Second Opinion published an absolute opus on why digital health startups starting out today should think twice before targeting employers, with a few notable exceptions included for the brave founders among us.
Self-funded employers have long been a fan-favorite of digital health startups. They’re often faster moving than payors, with not only their own large populations and healthcare budgets, but also an added incentive to pick up exciting new benefits to attract the best talent.
Why wouldn’t you target them? OMERS Ventures Principal Christina Farr and Big Health Co-Founder Peter Hames make the case that the tried-and-true playbook of signing a critical mass of employers before leveraging it to get into health plans doesn’t work like it used to.
- The competition is intense. A decade ago, you could count the number of solutions in any given space on your fingers, and benefits leaders had the bandwidth to interface with startups directly. Over $100B has since poured into digital health startups, and middlemen groups like EHIR have popped up to filter vendors before they reach employers. It’s hard to break out from all that noise (but not impossible).
- Vendors are now expected to share risk. The days of fixed “per employee, per month” contracts are behind us, and most vendors are now expected to bring some form of performance guarantee. Although this trend is great for vendors that can deliver, it isn’t ideal for new entrants that now need more overhead to track outcomes and have less visibility into forward business.
- Point solution fatigue. An abundance of point solutions has caused employers to narrow their focus toward platforms with broad offerings that focus on high cost, high prevalence problem areas. Again, not great for companies getting their start with a specialized offering. Potential exceptions include startups focusing on areas that receive a sudden boost in public attention, such as weight loss or menopause.
- The market now has mature incumbents. Even if you’re addressing a real need, the likelihood that an employer already has an established solution is far higher. That doesn’t mean you can’t compete, but the bar is definitely higher.
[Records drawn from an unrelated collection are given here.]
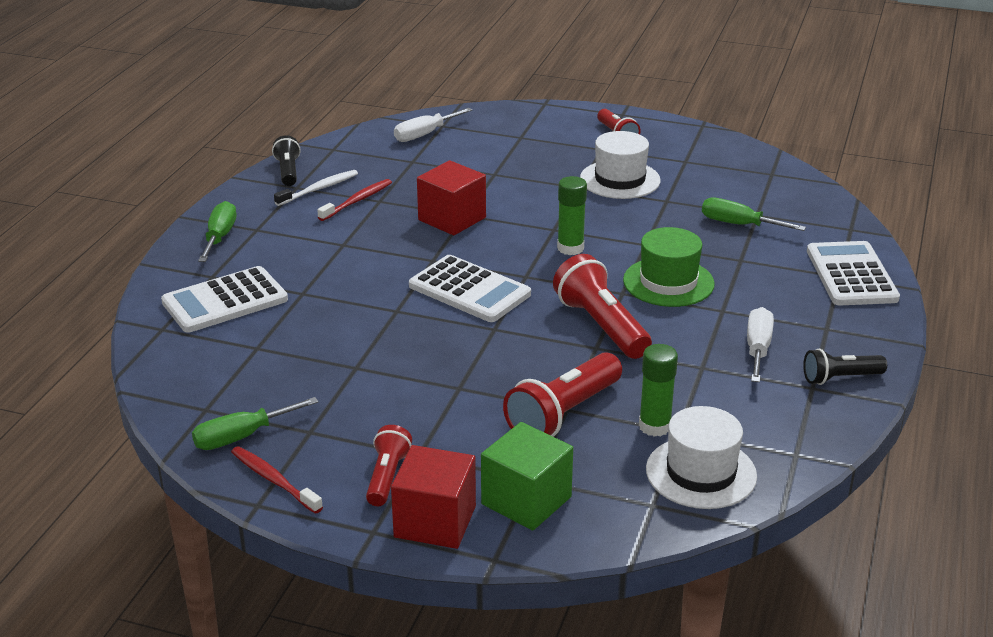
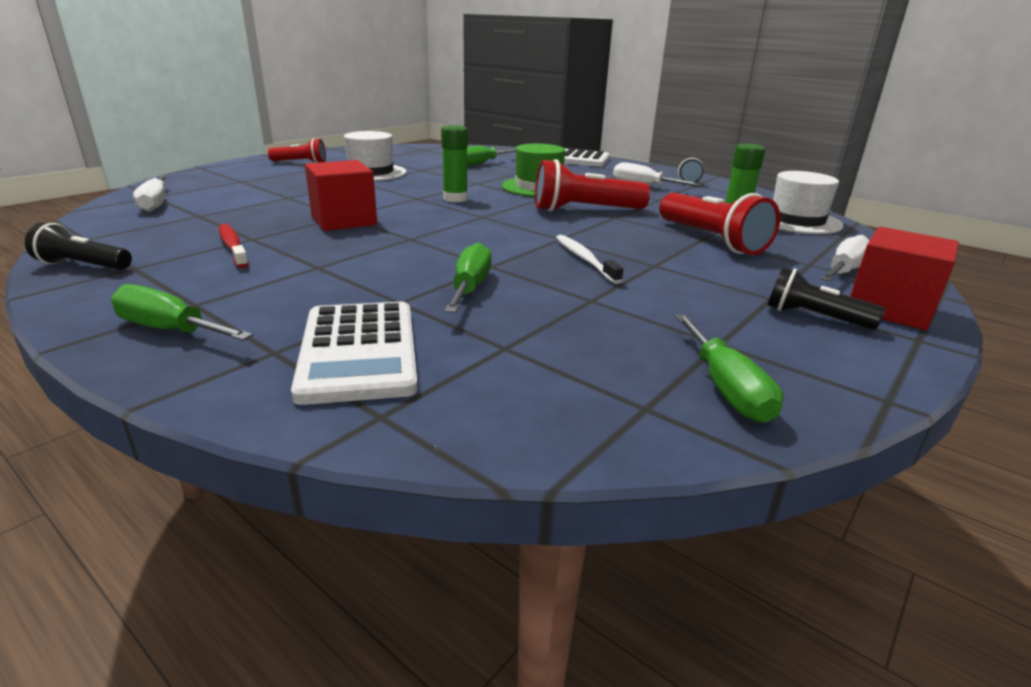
camera: 70 degrees left, 5 degrees down
red toothbrush [231,446,323,514] -> none
white toothbrush [274,170,358,206] -> white toothbrush moved to [556,235,623,284]
red flashlight [366,425,412,506] -> black flashlight [767,267,885,330]
white calculator [409,255,531,322] -> none
green cube [481,422,573,531] -> white screwdriver [820,235,870,282]
none -> green screwdriver [444,243,492,313]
When should you target them? There’s a whole section dedicated to this question that’s worth checking out if you’re playing in this sandbox, but the overarching message is clear: “the solution itself – and the impact it delivers – need to be articulated as powerfully and simply as possible.”
The Takeaway
Employers have kickstarted plenty of success stories over the years, including names that are easy to look up to like Omada, Hinge Health, and Maven Clinic. Just because top tier articles are now getting published on why you shouldn’t target employers, doesn’t mean it isn’t still a good strategy. It’s just more important than ever to make sure you’re asking yourself the right questions before going down that path.